|
|
Why do research in Web Caching?
There are a number of reasons to do research in web caching. Many of
them were brought up in a discussion on the
ircache mailing list.
For the original posts, see the thread on 'free bandwidth' in the
ircache archives
for September
1998.
I generally break up motivations in web caching research as short term and
long term. In the short term, there is the desire to improve upon web
caching systems as they can affect the performance of the web today. This
includes:
- Reducing the cost of connecting to the Internet.
Traffic on the web consumes more bandwidth than any other Internet
service, and so any method that can reduce the bandwidth requirements is
particularly welcome in parts of the world in which telecommunication
services are much more expensive than in the U.S., and in which service
is often provided on a cost per bit basis.
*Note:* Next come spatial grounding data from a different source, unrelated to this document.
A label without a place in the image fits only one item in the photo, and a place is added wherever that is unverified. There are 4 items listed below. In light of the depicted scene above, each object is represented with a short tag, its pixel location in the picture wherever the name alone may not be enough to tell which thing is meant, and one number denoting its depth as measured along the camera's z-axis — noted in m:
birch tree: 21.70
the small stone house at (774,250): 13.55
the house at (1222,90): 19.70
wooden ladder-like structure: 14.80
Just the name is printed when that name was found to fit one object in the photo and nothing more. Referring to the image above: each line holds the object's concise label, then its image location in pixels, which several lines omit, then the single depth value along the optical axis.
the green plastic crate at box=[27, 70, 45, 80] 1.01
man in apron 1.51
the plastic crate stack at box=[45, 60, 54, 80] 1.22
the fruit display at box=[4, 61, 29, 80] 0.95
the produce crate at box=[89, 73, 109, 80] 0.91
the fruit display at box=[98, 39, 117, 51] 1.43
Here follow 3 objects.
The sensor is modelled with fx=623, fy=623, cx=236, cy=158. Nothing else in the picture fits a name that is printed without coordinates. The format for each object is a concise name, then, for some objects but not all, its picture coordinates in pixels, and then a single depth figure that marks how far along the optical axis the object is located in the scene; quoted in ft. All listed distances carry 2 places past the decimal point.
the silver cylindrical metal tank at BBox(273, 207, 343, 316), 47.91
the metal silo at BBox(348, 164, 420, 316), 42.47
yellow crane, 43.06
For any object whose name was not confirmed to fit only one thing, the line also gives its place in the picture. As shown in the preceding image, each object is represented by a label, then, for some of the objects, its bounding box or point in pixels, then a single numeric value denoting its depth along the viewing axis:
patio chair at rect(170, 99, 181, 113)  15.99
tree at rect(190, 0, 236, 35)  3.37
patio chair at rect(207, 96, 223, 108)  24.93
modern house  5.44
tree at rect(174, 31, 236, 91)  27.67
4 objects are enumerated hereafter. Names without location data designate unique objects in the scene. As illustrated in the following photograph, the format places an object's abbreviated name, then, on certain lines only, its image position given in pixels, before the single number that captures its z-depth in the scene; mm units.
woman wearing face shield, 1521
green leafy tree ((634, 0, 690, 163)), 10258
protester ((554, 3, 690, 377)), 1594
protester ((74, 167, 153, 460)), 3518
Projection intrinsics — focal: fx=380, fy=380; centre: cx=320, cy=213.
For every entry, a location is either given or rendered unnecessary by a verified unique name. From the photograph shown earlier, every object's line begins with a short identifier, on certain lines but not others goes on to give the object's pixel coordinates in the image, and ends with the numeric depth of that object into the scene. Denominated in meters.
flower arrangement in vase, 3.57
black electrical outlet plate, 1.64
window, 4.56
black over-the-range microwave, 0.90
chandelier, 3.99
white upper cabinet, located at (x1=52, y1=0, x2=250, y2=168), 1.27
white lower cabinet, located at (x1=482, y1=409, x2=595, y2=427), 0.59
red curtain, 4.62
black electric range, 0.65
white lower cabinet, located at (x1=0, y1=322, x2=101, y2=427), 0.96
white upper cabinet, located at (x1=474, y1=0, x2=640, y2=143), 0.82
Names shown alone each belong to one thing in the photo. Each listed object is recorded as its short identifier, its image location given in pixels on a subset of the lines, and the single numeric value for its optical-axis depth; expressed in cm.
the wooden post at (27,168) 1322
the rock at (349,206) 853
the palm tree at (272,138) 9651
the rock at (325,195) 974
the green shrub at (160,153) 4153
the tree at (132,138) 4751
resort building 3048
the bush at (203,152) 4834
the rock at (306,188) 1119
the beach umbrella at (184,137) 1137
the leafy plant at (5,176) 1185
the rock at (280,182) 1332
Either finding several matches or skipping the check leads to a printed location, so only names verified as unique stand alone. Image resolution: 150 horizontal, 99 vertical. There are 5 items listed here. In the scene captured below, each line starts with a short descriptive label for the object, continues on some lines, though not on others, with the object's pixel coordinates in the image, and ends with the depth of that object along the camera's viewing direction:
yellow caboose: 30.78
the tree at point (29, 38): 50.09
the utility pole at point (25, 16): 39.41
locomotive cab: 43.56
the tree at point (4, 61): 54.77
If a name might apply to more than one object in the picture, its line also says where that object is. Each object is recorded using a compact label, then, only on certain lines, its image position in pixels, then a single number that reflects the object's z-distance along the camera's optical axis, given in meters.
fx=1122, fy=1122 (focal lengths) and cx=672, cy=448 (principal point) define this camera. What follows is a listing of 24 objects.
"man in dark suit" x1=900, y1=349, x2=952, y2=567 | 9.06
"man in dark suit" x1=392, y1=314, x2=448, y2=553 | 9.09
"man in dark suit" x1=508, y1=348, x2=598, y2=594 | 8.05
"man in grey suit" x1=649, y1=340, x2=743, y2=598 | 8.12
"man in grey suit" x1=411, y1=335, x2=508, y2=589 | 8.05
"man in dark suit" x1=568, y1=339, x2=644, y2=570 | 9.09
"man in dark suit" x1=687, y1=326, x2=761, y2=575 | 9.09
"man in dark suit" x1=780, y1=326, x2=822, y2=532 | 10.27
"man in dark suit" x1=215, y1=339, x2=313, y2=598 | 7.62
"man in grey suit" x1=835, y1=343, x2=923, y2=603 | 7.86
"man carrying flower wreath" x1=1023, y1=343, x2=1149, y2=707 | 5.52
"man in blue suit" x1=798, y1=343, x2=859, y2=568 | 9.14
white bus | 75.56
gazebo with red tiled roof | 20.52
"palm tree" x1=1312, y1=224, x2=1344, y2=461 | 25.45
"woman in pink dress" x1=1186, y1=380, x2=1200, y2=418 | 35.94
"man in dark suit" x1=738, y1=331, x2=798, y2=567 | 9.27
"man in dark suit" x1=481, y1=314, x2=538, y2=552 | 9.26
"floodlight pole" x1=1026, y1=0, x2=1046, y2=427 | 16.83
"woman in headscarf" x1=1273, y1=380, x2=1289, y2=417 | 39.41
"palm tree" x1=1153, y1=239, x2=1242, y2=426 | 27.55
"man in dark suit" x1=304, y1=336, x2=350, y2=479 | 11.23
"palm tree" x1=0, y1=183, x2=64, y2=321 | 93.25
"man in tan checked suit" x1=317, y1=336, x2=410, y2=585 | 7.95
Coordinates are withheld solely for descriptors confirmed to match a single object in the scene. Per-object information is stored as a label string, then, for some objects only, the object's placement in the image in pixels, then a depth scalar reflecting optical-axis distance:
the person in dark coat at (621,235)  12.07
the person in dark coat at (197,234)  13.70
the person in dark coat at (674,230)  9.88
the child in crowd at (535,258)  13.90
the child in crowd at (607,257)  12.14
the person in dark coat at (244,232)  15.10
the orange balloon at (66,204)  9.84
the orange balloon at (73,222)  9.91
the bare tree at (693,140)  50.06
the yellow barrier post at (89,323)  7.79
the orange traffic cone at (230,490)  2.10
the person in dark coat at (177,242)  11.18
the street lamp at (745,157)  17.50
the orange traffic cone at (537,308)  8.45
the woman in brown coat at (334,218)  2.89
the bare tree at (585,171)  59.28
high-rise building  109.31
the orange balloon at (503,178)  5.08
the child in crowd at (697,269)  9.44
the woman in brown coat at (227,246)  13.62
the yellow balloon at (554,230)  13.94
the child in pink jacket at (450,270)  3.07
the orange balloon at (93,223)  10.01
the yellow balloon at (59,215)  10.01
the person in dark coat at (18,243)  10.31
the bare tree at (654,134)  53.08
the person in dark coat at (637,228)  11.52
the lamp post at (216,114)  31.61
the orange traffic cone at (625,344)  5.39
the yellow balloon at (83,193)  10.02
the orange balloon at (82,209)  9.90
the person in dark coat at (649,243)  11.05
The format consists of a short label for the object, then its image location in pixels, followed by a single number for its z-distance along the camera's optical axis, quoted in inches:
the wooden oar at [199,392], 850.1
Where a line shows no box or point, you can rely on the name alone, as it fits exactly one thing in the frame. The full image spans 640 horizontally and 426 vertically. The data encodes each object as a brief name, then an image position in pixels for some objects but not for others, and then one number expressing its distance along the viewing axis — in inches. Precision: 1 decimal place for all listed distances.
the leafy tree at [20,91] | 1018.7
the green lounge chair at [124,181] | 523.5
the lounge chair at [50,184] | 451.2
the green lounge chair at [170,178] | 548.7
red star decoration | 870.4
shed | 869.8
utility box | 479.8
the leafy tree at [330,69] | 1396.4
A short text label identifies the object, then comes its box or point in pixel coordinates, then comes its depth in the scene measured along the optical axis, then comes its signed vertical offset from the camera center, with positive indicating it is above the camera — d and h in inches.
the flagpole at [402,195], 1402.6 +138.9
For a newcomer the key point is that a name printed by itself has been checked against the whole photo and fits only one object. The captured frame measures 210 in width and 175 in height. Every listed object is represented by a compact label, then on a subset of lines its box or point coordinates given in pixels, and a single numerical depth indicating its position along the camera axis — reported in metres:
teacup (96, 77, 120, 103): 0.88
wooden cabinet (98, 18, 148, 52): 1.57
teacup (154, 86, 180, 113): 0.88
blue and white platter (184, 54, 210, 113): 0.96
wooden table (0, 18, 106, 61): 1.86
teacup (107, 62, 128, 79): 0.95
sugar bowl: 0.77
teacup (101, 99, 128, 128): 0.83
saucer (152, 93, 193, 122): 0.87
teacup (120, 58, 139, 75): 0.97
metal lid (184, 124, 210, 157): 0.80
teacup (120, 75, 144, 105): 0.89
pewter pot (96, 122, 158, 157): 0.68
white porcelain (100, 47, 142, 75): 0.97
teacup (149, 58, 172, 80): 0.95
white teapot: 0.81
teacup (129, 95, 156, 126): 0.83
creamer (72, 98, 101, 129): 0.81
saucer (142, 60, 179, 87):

Even when telecommunication
costs are reasonable, a large percentage of traffic is destined to or from
the U.S. and so must use expensive trans-oceanic network links.
- Reducing the latency of today's WWW.
One of the most common end-user desires is for more speed. Many people
believe web caching can help reduce the "World Wide Wait", and so research
that improves upon user latency is quite welcome. Latency improvements
are most noticable, again, in areas of the world in which data must travel
long distances, accumulating significant latency as a result of
speed-of-light constraints, accumulating processing time by many
systems over many network hops, and increased likelihood of experiencing
congestion as more networks are traversed to cover such distances.
High latency as a result of speed-of-light constraints is particularly
taxing in satellite communications.
In the long term one might argue that research in web caching is
not necessary, as the cost of bandwidth continues to drop.
However, research in web caching will continue to reap benefits as:
- Bandwidth will always have some cost.
The cost of bandwidth will never reach zero, even though costs are
currently going down as competition increases, the market grows, and
economies of scale contribute. No matter what the cost for bandwidth, one
will always want to maximize the return on investment, and caching will
often help.
- Non-uniform bandwidth and latencies.
Because of physical limitations such as environment and location, as
well as financial limitations, there will always be variations in
bandwidth and latencies. Caching can help to smooth these effects.
- Bandwidth demands continue to increase.
New users are still getting connected to the Internet in large numbers.
Even as growth in the user base slows, demand for increased bandwith
will continue as high-bandwidth media such as audio and video
increase in popularity.
If the price is low enough, demand will always outstrip supply.
Additionally, as the availability of bandwidth increases, user
expectations are also likely to increase.
- Hot spots in the web will continue.
While some user demand can be predicted (such as for the latest version of
a free web browser), and thus have the potential for intelligent load
balancing by distributing content among many systems and networks, other
popular web destinations come as a surprise, sometimes as a result of
current events, but also potentially just as a result of desirable content
and word of mouth. These 'hot spots' will continue to affect availability
and response time and can be alleviated through web caching.
- Communication vs. computation.
Communication is likely to always be more expensive (to some
extent) than computation. We can build CPUs that are much faster than
main memory, and so memory caches are utilized. Likewise, caches will
continue to be used as computer systems and network connectivity both
get faster.
There are a number of parallels to this situation; one is that of
main memory in
computer systems. The cost of RAM has decreased tremendously over the
past decades. Yet relatively few people would claim to have enough, and
in fact, demand for additional memory to handle larger applications
continues unabated. Therefore,
virtual memory (caching) continues to be used strategically instead of
purchasing additional memory.
Of course, there are additional secondary benefits to web caching. These
include reduced load on the originating servers, and improved reliability
as objects may be available in a cache even when the original web server
is currently inaccessible.
|